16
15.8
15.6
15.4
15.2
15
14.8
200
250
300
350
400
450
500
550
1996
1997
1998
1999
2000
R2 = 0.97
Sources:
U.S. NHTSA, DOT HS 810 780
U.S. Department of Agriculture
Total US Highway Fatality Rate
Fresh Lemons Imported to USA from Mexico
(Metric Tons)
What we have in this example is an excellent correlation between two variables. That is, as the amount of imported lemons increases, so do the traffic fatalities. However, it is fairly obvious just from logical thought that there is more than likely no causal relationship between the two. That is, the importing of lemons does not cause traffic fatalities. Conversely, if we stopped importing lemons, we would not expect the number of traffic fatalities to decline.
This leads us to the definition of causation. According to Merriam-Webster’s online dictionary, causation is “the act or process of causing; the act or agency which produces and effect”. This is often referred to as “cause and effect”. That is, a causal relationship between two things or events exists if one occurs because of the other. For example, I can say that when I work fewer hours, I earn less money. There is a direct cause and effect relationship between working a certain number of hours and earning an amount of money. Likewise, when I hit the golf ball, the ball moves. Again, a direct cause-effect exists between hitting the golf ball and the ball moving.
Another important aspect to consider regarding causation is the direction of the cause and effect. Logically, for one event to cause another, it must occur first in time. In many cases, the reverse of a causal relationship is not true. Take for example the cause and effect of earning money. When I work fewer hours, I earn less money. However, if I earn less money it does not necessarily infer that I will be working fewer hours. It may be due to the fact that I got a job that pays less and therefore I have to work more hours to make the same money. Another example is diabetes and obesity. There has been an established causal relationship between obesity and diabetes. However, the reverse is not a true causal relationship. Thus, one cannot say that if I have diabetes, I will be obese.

ASSIGNMENT: The reply should hold only the lines from the first line of the listing above through the line with "(Metric Tons)", each copied exactly.

SOLUTION TO THIS EXERCISE:
16
15.8
15.6
15.4
15.2
15
14.8
200
250
300
350
400
450
500
550
1996
1997
1998
1999
2000
R2 = 0.97
Sources:
U.S. NHTSA, DOT HS 810 780
U.S. Department of Agriculture
Total US Highway Fatality Rate
Fresh Lemons Imported to USA from Mexico
(Metric Tons)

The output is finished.